We're still working on docs for this issue, but the feature is ready and has been rolled out. To use it, set context.primaryUser = primaryUserId (where primaryUserId === 'auth0|foo123' for example).

Sample Rule:

function(user, context, callback) {
  var request = require('request@2.56.0');
  // Check if email is verified, we shouldn't automatically
  // merge accounts if this is not the case.
  if (!user.email_verified) {
    return callback(null, user, context);
  }
  var userApiUrl = auth0.baseUrl + '/users';

  request({
      url: userApiUrl,
      headers: {
        Authorization: 'Bearer ' + auth0.accessToken
      },
      qs: {
        search_engine: 'v2',
        q: 'email.raw:"' + user.email + '" AND email_verified: "true" -user_id:"' + user.user_id + '"',
      }
    },
    function(err, response, body) {
      if (err) return callback(err);
      if (response.statusCode !== 200) return callback(new Error(body));

      var data = JSON.parse(body);
      if (data.length > 1) {
        return callback(new Error('[!] Rule: Multiple user profiles already exist - cannot select base profile to link with'));
      }
      if (data.length === 0) {
        console.log('[-] Skipping link rule');
        return callback(null, user, context);
      }

      var originalUser = data[0];
      var aryTmp = user.user_id.split('|');
      var provider = aryTmp[0];
      var newUserId = aryTmp[1];
      request.post({
        url: userApiUrl + '/' + originalUser.user_id + '/identities',
        headers: {
          Authorization: 'Bearer ' + auth0.accessToken
        },
        json: {
          provider: provider,
          user_id: newUserId
        }
      }, function(err, response, body) {
        if (response.statusCode >= 400) {
          return callback(new Error('Error linking account: ' + response.statusMessage));
        }
        context.primaryUser = originalUser.user_id;
        callback(null, user, context);
      });
    });
}

Note: If you see the Unable to construct sso user. error, odds are that it's caused due to setting context.primaryUser to a non-existent user_id.
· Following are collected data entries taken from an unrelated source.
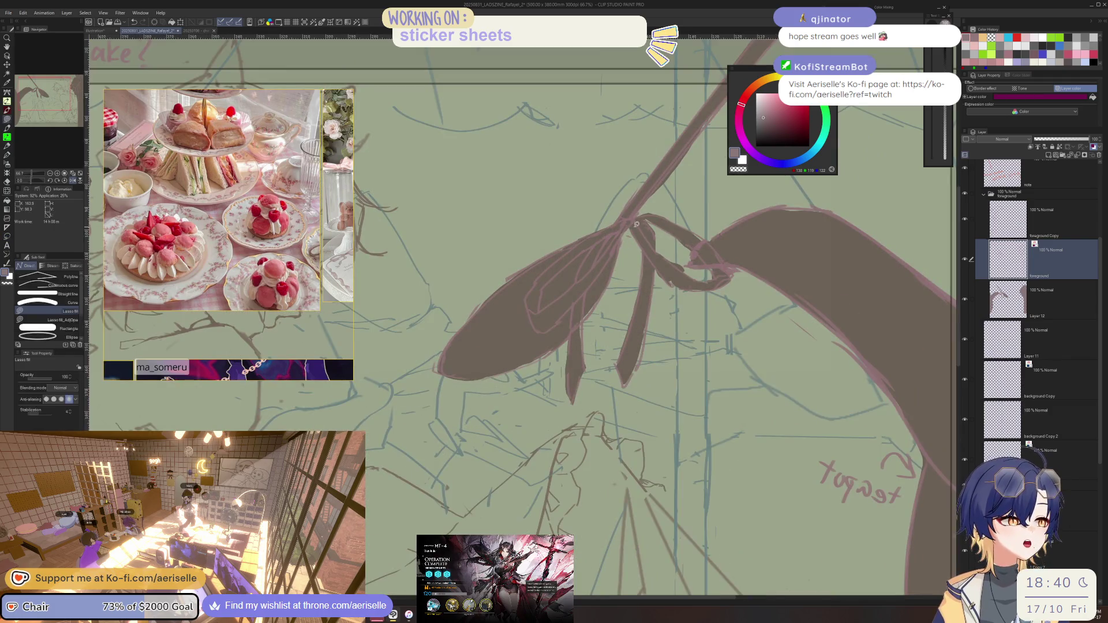
key("alt+bracketleft")
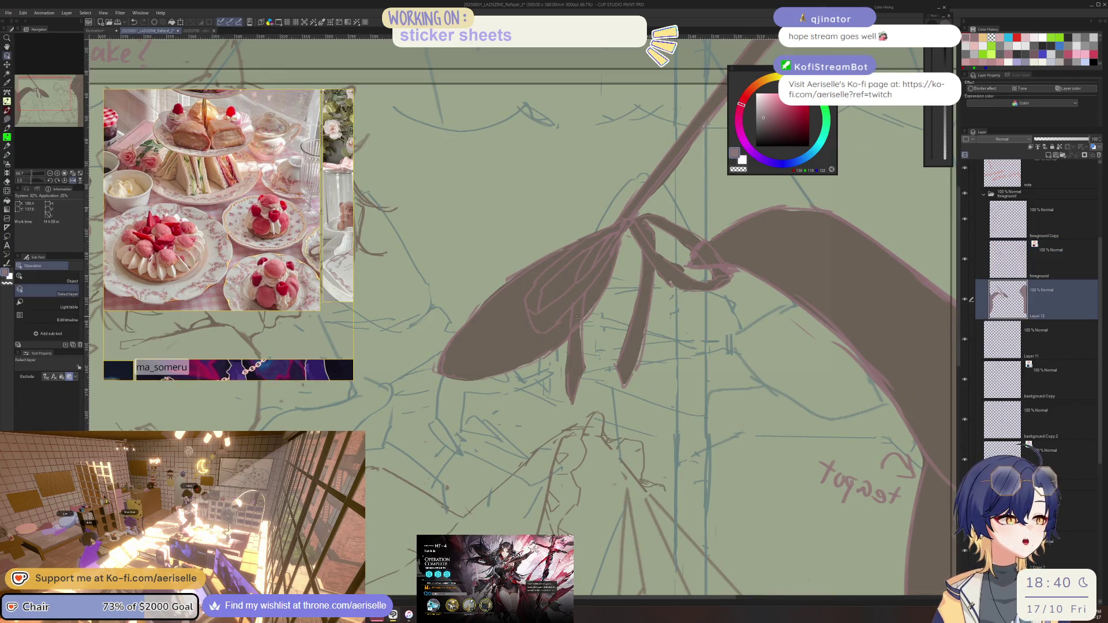
key("u")
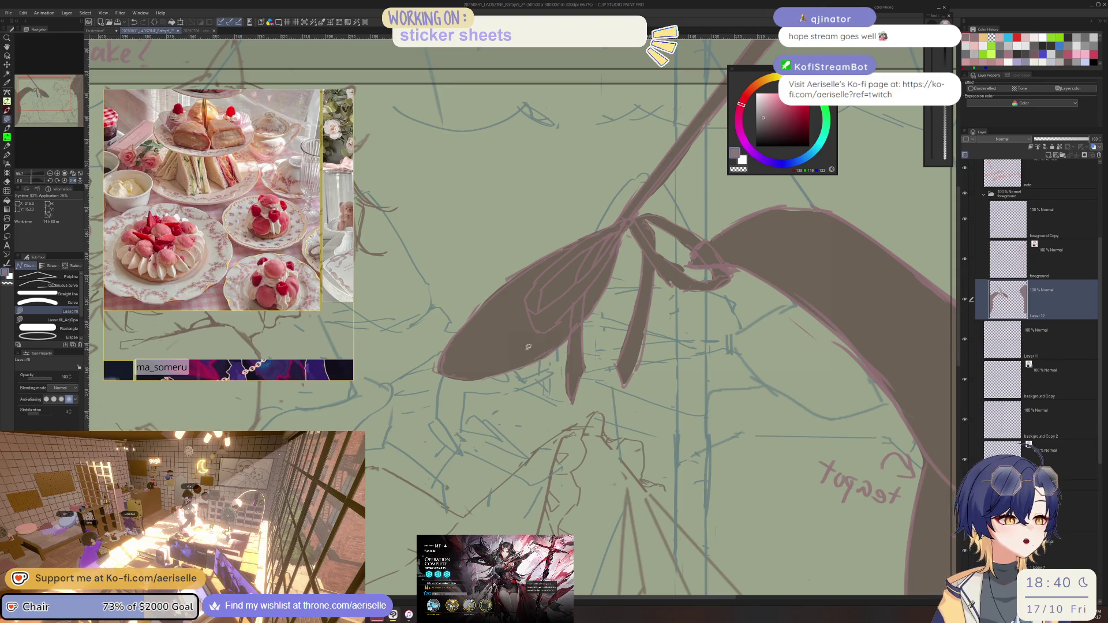
key("p")
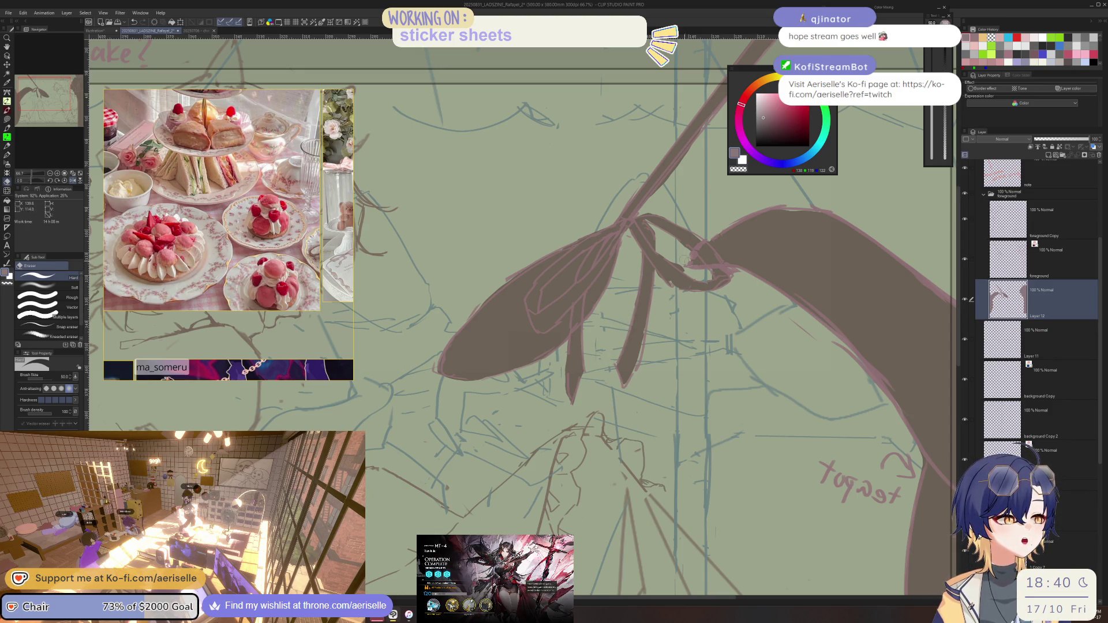
scroll(661, 235, "down", 3)
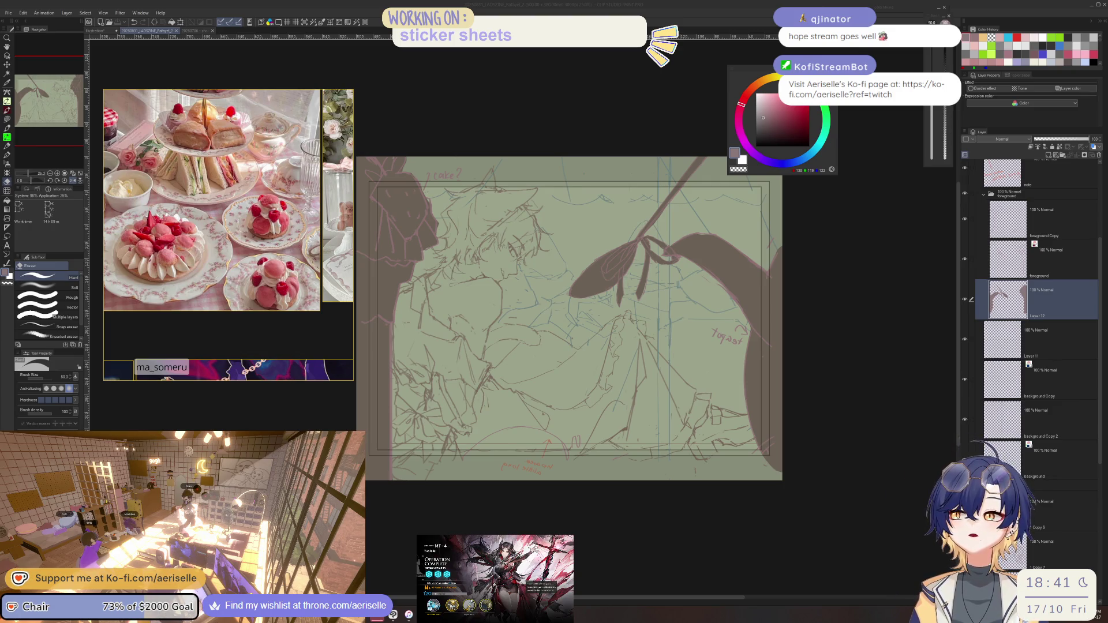
- Mirror the canvas view horizontally and move up to the foreground layer with the brush active
left_click(810, 253)
key("h")
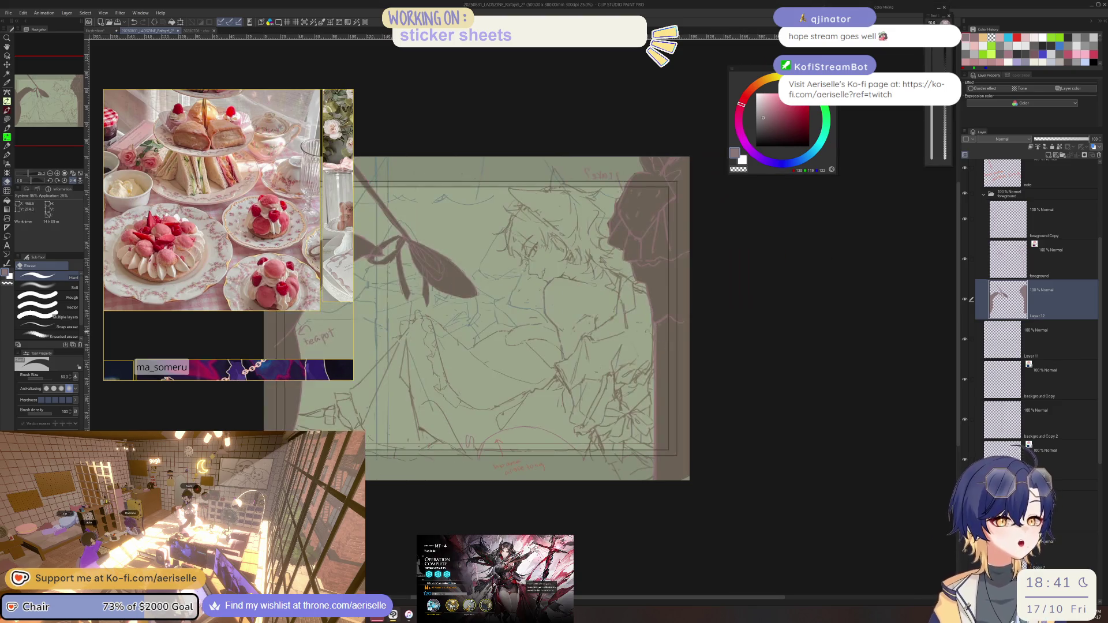
scroll(745, 182, "up", 2)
Could you guys thumbs-up to let me know if this fixes the original issue you had?

I'll close it once docs are in place and the Rule templates have been updated.

[mpaktiti]

Reference documentation and rule templates updated:
auth0/docs#5021
#122

[jonathanfishbein1]

Which rule template should we use to get this functionality? When can we expect the updated template to be in the Auth0 web interface?

[thameera]

@jonathanfishbein1 You can use any of the following rules:

• https://github.com/auth0/rules/blob/master/rules/link-users-by-email.md
• https://github.com/auth0/rules/blob/master/rules/link-users-by-email-with-metadata.md

We will update these in the dashboard's Templates section soon, but until then please copy/paste from the above links.

[jonathanfishbein1]

@thameera Thank you for the response. I have copied and pasted the code from link-users-by-email. However, the dashboard is showing me errors

`The script has errors. Do you want to save it anyway?

Line 34: 'user_id' is not defined.
Line 35: 'user_id' is not defined.
Line 36: 'user_id' is not defined.`

[thameera]

@mpaktiti I think it should be originalUser.user_id there? ^

[thameera]

Hi @jonathanfishbein1, the issue is fixed with #124.

[mikebridge]

@AmaanC This is working for me, thanks!

[triadzack]

Several years later I am running into a case where I have users who can sign in with either a magic link or a password and it creates them as two users. All the documentations and rules mentioned in this ticket that would seemingly solve this problem have been removed. Is there a better way of doing it these days?

[thameera]

@triadzack You can take a look at the Account Link extension - but please continue the discussion in Auth0 Community or via Support.